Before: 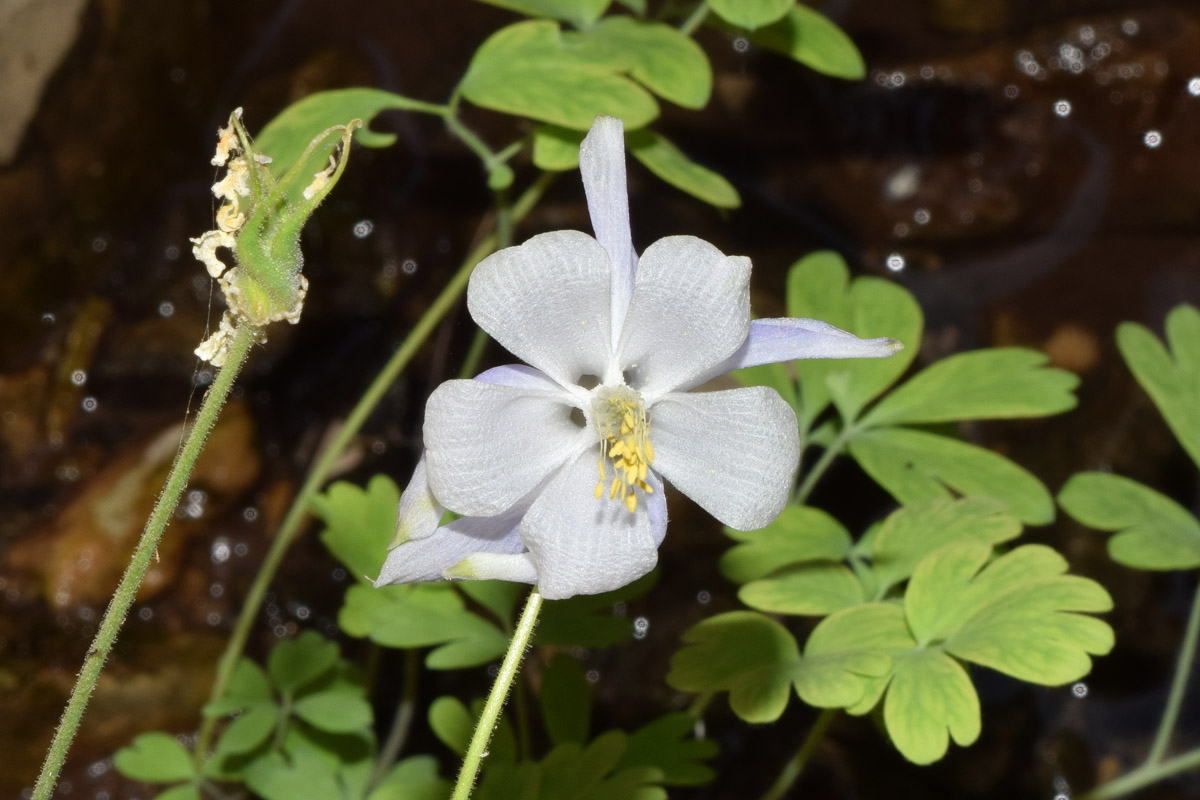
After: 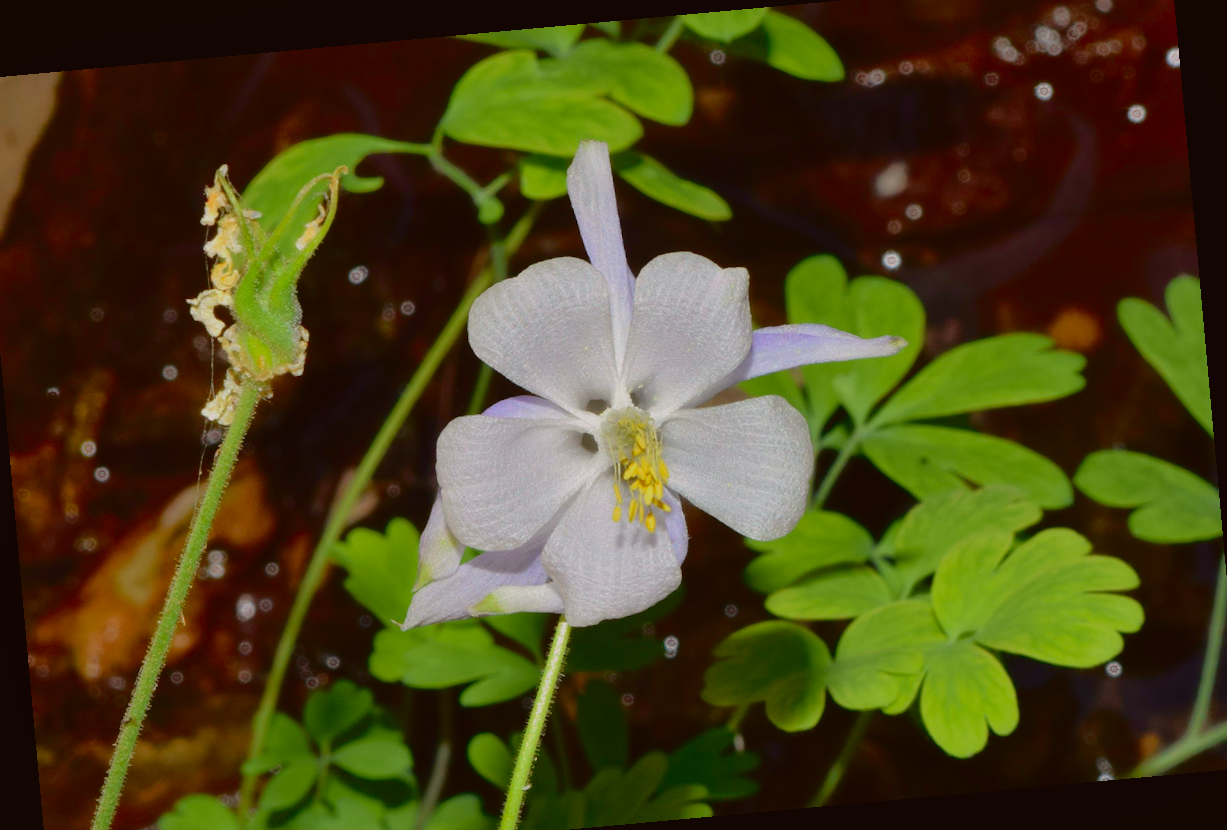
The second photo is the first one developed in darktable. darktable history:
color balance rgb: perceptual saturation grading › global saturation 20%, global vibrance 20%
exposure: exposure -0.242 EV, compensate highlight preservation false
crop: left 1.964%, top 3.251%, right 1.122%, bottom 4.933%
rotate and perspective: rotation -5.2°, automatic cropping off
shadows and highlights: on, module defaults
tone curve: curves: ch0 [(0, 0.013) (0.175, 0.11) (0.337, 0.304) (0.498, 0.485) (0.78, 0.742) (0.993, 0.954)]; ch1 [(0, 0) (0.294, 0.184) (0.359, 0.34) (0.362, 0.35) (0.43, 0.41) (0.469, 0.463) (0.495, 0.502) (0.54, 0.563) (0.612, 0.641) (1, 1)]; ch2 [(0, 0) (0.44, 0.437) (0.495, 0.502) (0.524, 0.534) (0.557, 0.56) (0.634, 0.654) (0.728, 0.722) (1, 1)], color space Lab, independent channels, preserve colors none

----------

Reproduce the records above line for line without changing any wording, and leave the pictures out of your copy.

Before: 
After: 
The second photo is the first one developed in darktable. darktable history:
color balance rgb: perceptual saturation grading › global saturation 20%, global vibrance 20%
exposure: exposure -0.242 EV, compensate highlight preservation false
crop: left 1.964%, top 3.251%, right 1.122%, bottom 4.933%
rotate and perspective: rotation -5.2°, automatic cropping off
shadows and highlights: on, module defaults
tone curve: curves: ch0 [(0, 0.013) (0.175, 0.11) (0.337, 0.304) (0.498, 0.485) (0.78, 0.742) (0.993, 0.954)]; ch1 [(0, 0) (0.294, 0.184) (0.359, 0.34) (0.362, 0.35) (0.43, 0.41) (0.469, 0.463) (0.495, 0.502) (0.54, 0.563) (0.612, 0.641) (1, 1)]; ch2 [(0, 0) (0.44, 0.437) (0.495, 0.502) (0.524, 0.534) (0.557, 0.56) (0.634, 0.654) (0.728, 0.722) (1, 1)], color space Lab, independent channels, preserve colors none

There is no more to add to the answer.